4.1 What about Precision?

The main factor determining the precision of kcalc is whether your libc libmath support the C data type long double. If this is the case, kcalc will detect this at compile time and use it as it's fundamental data type to represent numbers.

Nevertheless you will be able to observe some "interesting" results when trying to execute computations such as: 123.22 - 123.21; 2.01 - 2; 123.88 - 123.87 and similar. If you think this is bad I ask you to do the same computation on the windows calculator. You will be in for a good laugh.

The qualitiy of the results of these computations are directly determined by quality of your libc (printf formatting) and libmath (the math routines). There is nothing I can do to improve the precision of kcalc and to get rid of the strange results such as the above mentioned 2.01 - 2. If you think all you need to do is to round the 2nd digit past the last visible one -- think again.
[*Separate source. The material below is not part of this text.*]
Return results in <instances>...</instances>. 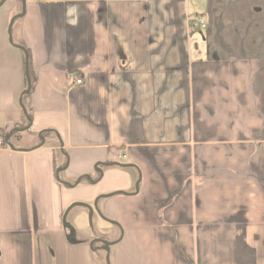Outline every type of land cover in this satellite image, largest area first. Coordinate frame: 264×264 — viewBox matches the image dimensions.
<instances>
[{"label":"crops","instance_id":"obj_1","mask_svg":"<svg viewBox=\"0 0 264 264\" xmlns=\"http://www.w3.org/2000/svg\"><path fill=\"white\" fill-rule=\"evenodd\" d=\"M14 130L0 264H264V0H0Z\"/></svg>","mask_w":264,"mask_h":264},{"label":"trees","instance_id":"obj_2","mask_svg":"<svg viewBox=\"0 0 264 264\" xmlns=\"http://www.w3.org/2000/svg\"><path fill=\"white\" fill-rule=\"evenodd\" d=\"M25 56H26V64H27V73H28V79L30 80V87H29V90H28V93H25V91L27 90V81H26V87H25V89H24V93L22 94V98H21V107L23 106L24 107V109H25V111H26V115L24 114V112H23V110H22V121H23V123H24V125H25V128L26 127H28L29 125H30V123H31V111H30V99H29V97H30V95H31V92H32V90H33V74H32V72H31V70H30V63H29V56H28V54L26 53L25 54ZM15 133H17V131L16 130H14L12 133H11V137H13V135H15L16 136V134ZM9 134H4V133H2V131H0V138L4 141V143H5V145H9L8 143H6L5 142V138L8 136ZM54 134L51 132V131H45V132H42L41 133V137L43 138V139H46V138H48V137H50V136H53ZM10 137V138H11ZM55 137V136H54ZM18 139V138H17ZM11 141H10V139H9V143H10ZM10 145H11V143H10Z\"/></svg>","mask_w":264,"mask_h":264},{"label":"built area","instance_id":"obj_3","mask_svg":"<svg viewBox=\"0 0 264 264\" xmlns=\"http://www.w3.org/2000/svg\"><path fill=\"white\" fill-rule=\"evenodd\" d=\"M193 27H199V28L203 29L204 28V24L201 23V22H194L193 23ZM72 78H73V83L75 85H82L83 84L82 79L79 78L78 76L72 75ZM1 147H6V145H5L4 141L0 138V148Z\"/></svg>","mask_w":264,"mask_h":264},{"label":"water","instance_id":"obj_4","mask_svg":"<svg viewBox=\"0 0 264 264\" xmlns=\"http://www.w3.org/2000/svg\"><path fill=\"white\" fill-rule=\"evenodd\" d=\"M25 75H26V81H27V90L25 91V93H28V90H29V87H30V80L28 79V73H27V64H26V62H25ZM22 110H23V112H24V114L26 115V111H25V109H24V107L22 106ZM28 128V127H27ZM23 129H21L20 131H22ZM13 132V131H12ZM11 132V133H12ZM11 133H9V135L5 138V142L6 143H8L9 145L8 146H10V147H12V145H10V143H9V139H10V135H11ZM79 205V204H78ZM80 206H84V205H80ZM90 210V209H89ZM91 211V210H90ZM91 213V212H90ZM106 248V247H105Z\"/></svg>","mask_w":264,"mask_h":264},{"label":"rangeland","instance_id":"obj_5","mask_svg":"<svg viewBox=\"0 0 264 264\" xmlns=\"http://www.w3.org/2000/svg\"><path fill=\"white\" fill-rule=\"evenodd\" d=\"M18 129H21V128H18ZM9 133H10V132H9ZM15 134H16V136L13 135V137H11V139H10L11 143L16 142L17 138L20 137V134H19V133H15ZM119 237H120V236H119ZM106 264H107V262H106Z\"/></svg>","mask_w":264,"mask_h":264}]
</instances>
It won't work, at least not on Linux. I have tried everything I could think of in order to get this to work. I was unable to get it to work and made many horrible discoveries with regard to the quality of libmath and the printf formatting routines. Nevertheless I would love for you to prove me wrong and send me a solution that will work ( hopefully across different platforms )

In future version I will give the user an options to specify the precision with which kcalc is to display the results in the display window. This way the user can adjust things in such a fashion that he will not longer see funny results such as 2.01 - 2 = 0.0999999999999999.